What is really interesting about Sun & Moon‘s story is how you have less rivals, but more friends that are traveling with you in search of their own strength and purpose. In many ways, Pokemon Sun & Moon‘s story is about finding the strength to move forward and face the unknown while never forgetting your roots. Both Hau and Lillie, characters new to the Pokemon series, are by your side for almost the entire journey; along with a few other characters here and there like Professor Kukui. Each character is one there own journey of self-exploration and these individual stories will crossover into your quest throughout the 35+ hour story. Thankfully, each new character that is introduce is more intriguing and engaging than the last.

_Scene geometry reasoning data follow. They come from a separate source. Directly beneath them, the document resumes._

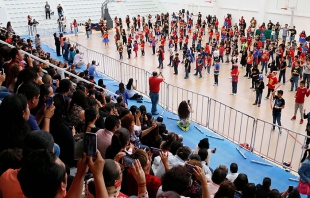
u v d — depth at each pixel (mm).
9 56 7855
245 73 24281
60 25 34500
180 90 20516
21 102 3783
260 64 26578
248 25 36625
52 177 2320
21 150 3371
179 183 3887
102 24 34719
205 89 20812
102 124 7246
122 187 4539
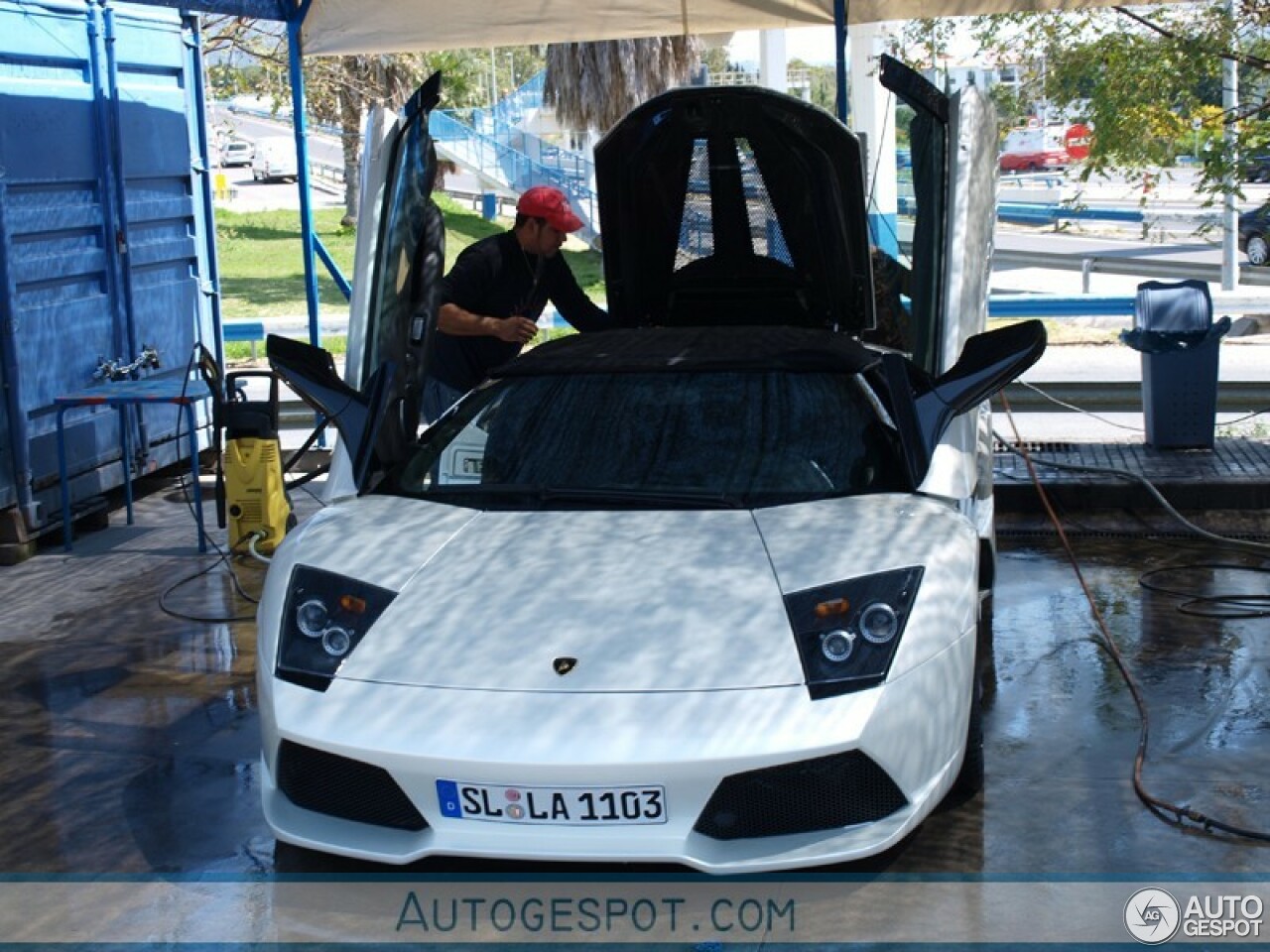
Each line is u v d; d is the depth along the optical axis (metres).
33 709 5.29
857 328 6.45
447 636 3.67
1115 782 4.29
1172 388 8.38
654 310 6.62
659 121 5.98
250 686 5.46
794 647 3.53
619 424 4.64
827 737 3.36
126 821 4.25
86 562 7.48
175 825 4.21
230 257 28.64
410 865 3.85
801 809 3.44
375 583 3.91
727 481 4.34
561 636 3.61
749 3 9.02
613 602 3.71
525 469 4.52
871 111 12.75
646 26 9.24
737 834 3.40
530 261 6.39
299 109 8.34
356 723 3.48
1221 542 6.97
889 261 6.92
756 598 3.68
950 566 3.88
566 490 4.35
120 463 8.49
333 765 3.52
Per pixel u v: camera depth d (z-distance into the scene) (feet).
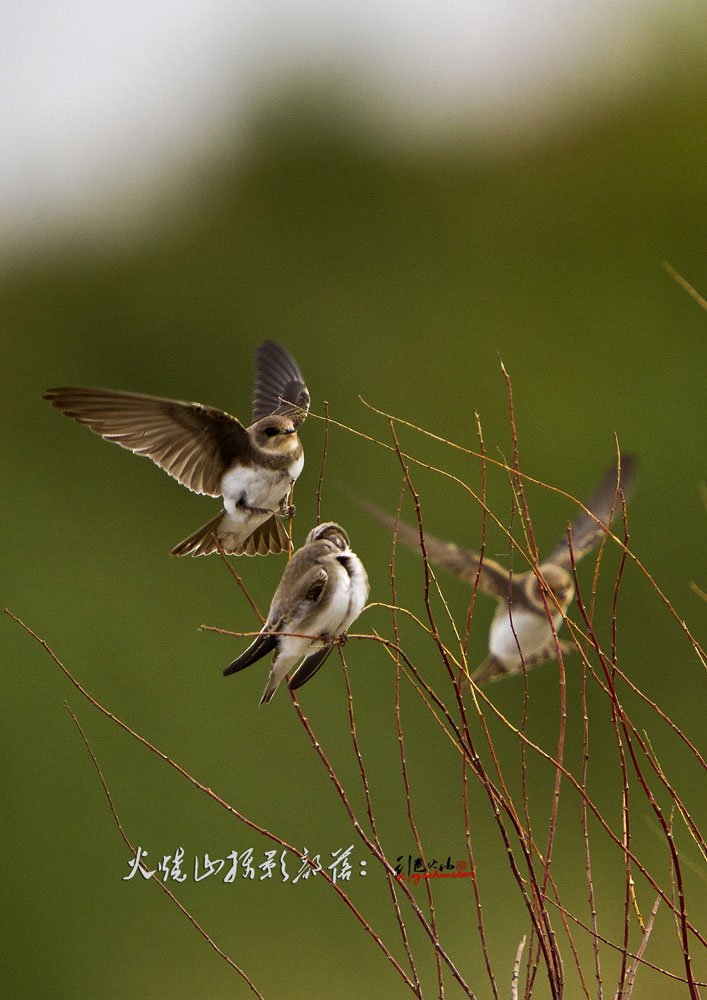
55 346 86.33
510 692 59.16
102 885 57.62
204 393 83.97
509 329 80.07
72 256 89.76
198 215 90.99
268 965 50.55
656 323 79.15
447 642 61.72
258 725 62.34
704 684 60.75
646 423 74.28
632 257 82.48
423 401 76.28
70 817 60.49
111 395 18.57
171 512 77.56
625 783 14.82
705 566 66.23
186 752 62.85
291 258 87.20
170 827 59.98
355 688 61.31
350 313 83.61
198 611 70.54
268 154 91.66
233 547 20.53
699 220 82.84
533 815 54.34
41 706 65.51
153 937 54.90
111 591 72.38
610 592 63.31
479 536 67.72
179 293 87.25
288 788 59.88
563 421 74.18
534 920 14.61
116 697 66.28
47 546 75.41
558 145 89.56
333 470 71.97
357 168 90.02
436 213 87.51
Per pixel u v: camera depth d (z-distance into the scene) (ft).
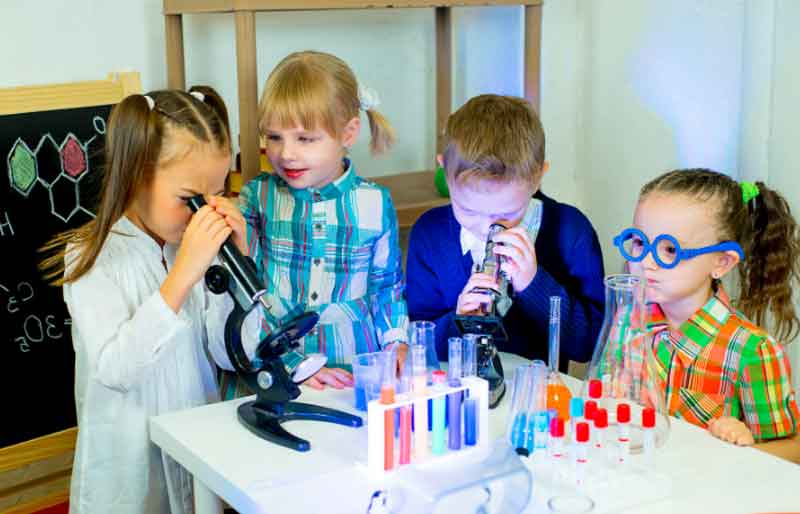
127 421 5.23
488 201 5.50
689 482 4.02
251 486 4.00
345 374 5.32
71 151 6.31
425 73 8.75
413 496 3.67
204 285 5.56
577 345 5.99
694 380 5.23
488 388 4.67
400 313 6.09
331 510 3.80
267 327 5.65
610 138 8.70
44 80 6.96
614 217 8.78
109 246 5.20
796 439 5.11
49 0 6.89
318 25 8.07
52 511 6.09
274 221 5.97
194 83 7.61
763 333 5.12
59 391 6.34
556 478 4.05
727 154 7.56
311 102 5.57
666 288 5.23
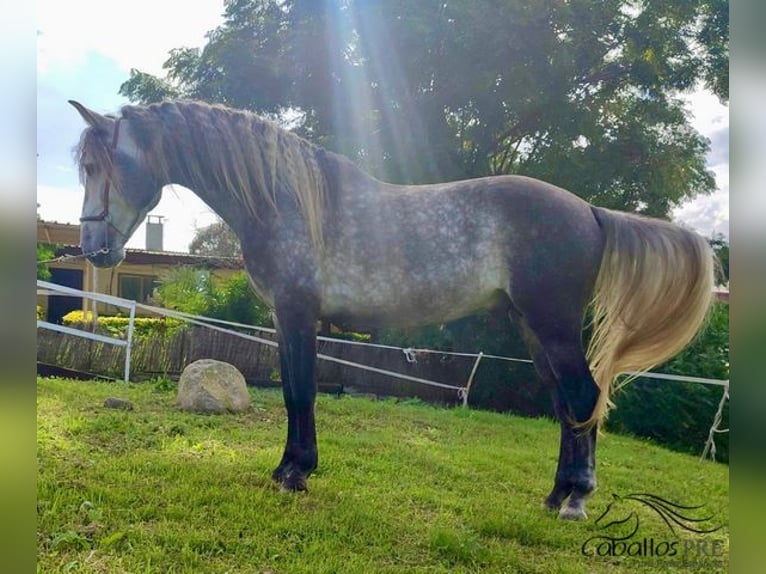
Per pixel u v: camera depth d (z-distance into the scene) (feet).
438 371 28.30
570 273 9.96
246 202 10.50
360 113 29.71
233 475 11.07
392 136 29.19
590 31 28.73
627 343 10.16
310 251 10.31
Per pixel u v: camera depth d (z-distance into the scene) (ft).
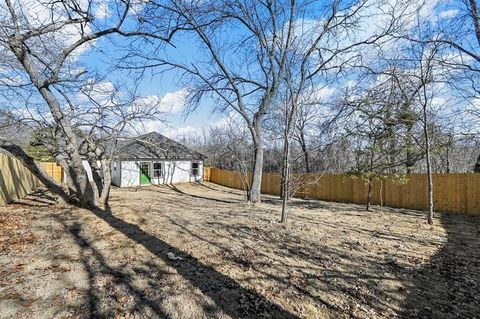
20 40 23.53
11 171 34.83
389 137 35.37
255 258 16.62
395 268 16.08
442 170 59.57
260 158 42.50
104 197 30.86
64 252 16.19
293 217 29.84
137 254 16.35
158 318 10.77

The only part of the story that weakens its more intimate, inspiring, and exciting elements is Team Skull. Team Skull and its minions are pretty lame antagonists and even the game treats them as such. They are all hip-hop gangsta wannabes with serious self-esteem issues that seem to try to steal Pokemon just for fun because it makes them feel like pirates? Yeah… It’s kind of bizarre and a bit off-putting in comparison to the rest of the overarching story. It would have been nice if they were more intimidating like say… Pirates. It may have been a bit more cliche that way, but at least then it would have potentially meshed better with the more mature elements brought forth by the Aether Foundation later in the game.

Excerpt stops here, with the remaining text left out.